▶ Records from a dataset
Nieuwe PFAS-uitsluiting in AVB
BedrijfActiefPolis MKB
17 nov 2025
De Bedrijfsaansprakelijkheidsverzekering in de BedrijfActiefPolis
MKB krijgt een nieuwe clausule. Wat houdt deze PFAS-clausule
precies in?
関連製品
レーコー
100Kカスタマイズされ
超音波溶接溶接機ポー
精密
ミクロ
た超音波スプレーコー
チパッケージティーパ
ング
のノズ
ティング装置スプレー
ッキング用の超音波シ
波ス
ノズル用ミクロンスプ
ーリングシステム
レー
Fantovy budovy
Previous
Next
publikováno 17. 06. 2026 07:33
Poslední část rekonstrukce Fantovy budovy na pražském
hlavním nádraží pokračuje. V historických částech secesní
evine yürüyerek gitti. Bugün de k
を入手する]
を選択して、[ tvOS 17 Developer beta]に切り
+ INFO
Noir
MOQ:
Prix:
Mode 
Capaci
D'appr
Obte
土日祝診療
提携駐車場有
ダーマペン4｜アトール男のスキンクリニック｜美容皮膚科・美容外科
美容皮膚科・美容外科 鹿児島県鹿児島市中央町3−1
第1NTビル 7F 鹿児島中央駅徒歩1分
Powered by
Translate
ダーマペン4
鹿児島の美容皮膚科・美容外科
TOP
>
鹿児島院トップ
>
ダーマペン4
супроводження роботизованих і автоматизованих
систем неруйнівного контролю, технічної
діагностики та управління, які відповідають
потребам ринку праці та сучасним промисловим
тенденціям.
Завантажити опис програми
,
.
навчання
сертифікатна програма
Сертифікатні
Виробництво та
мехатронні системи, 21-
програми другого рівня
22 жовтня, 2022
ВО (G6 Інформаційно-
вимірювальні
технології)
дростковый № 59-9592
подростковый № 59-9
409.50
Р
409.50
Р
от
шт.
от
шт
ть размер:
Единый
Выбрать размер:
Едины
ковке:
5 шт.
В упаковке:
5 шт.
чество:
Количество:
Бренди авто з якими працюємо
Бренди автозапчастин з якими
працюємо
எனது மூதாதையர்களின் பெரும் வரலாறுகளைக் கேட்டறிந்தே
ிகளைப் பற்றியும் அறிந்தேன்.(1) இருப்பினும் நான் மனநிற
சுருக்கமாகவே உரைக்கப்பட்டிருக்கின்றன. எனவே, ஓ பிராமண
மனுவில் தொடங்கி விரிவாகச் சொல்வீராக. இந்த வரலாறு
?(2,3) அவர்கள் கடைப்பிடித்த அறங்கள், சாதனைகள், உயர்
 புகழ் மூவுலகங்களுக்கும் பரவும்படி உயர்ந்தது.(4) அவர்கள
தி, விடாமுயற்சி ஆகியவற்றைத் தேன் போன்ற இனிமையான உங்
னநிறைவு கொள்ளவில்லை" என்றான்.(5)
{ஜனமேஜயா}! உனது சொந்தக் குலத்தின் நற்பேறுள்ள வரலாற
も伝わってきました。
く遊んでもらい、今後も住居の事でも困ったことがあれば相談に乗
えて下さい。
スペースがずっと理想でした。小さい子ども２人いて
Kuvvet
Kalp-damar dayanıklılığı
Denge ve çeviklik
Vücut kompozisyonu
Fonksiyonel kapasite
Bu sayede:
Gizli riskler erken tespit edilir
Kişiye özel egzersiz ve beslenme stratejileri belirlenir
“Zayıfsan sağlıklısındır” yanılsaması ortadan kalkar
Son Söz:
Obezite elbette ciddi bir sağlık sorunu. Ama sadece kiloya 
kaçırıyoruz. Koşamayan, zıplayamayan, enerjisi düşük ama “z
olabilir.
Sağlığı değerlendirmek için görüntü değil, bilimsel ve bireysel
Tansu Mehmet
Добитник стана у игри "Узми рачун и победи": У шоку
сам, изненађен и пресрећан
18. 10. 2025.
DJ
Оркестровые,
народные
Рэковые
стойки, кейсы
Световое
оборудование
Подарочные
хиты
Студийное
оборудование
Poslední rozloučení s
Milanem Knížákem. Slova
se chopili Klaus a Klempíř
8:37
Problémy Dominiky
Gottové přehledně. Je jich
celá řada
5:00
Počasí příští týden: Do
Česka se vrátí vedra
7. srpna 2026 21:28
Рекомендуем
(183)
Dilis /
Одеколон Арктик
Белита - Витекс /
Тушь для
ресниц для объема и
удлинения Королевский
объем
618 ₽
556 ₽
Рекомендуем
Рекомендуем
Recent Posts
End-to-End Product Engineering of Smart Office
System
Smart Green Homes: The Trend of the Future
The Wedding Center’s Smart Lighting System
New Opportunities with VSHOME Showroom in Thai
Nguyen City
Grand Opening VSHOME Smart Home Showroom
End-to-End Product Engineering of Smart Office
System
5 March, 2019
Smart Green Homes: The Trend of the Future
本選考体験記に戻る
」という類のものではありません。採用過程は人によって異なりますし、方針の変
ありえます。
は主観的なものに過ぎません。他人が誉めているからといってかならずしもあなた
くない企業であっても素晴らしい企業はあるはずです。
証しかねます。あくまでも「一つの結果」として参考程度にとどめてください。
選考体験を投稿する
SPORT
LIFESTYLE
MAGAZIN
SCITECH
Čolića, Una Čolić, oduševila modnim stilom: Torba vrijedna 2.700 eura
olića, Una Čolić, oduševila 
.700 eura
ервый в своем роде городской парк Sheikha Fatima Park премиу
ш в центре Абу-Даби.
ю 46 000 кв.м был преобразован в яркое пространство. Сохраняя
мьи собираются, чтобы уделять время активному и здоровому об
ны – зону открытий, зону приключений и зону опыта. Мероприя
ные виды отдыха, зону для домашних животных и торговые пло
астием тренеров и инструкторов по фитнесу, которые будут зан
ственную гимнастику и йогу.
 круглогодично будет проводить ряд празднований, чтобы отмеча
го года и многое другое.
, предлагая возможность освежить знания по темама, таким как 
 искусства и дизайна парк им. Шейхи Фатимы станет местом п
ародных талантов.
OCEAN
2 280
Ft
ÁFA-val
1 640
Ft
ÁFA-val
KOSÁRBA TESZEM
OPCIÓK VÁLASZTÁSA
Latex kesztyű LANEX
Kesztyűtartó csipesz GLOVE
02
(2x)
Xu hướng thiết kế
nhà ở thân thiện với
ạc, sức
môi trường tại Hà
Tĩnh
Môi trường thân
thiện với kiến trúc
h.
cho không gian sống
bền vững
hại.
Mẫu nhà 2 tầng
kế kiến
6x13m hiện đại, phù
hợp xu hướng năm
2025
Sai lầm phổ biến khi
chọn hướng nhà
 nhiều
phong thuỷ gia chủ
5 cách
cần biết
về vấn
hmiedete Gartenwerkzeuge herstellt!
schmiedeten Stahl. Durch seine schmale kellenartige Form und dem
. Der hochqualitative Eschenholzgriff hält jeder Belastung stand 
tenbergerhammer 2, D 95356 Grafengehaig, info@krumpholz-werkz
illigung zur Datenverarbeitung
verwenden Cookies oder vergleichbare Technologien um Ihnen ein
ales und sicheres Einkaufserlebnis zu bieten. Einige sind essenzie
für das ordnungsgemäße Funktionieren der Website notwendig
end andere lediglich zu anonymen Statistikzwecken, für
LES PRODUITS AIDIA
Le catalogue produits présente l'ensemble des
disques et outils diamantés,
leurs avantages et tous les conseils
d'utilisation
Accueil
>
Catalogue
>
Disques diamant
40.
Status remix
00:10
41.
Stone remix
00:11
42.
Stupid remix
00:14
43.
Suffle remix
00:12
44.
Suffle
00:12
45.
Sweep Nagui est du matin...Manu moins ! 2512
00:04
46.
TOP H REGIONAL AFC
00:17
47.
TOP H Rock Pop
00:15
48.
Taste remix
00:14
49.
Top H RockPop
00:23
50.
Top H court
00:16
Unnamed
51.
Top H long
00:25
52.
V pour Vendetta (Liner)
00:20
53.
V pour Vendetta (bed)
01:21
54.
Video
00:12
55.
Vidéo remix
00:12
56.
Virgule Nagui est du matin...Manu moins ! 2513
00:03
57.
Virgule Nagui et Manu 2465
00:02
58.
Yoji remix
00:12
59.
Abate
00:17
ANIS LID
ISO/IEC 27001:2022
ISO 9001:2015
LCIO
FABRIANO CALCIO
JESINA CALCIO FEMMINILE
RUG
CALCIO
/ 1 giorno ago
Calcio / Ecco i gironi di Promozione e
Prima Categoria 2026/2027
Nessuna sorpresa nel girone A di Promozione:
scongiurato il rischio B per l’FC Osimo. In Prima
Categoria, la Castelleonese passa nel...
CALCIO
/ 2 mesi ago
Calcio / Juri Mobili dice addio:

▶ WHAT TO PRODUCE
Which lines above hold the string "Poslední"? Copy each of them.

▶ REPLY
Poslední část rekonstrukce Fantovy budovy na pražském
Poslední rozloučení s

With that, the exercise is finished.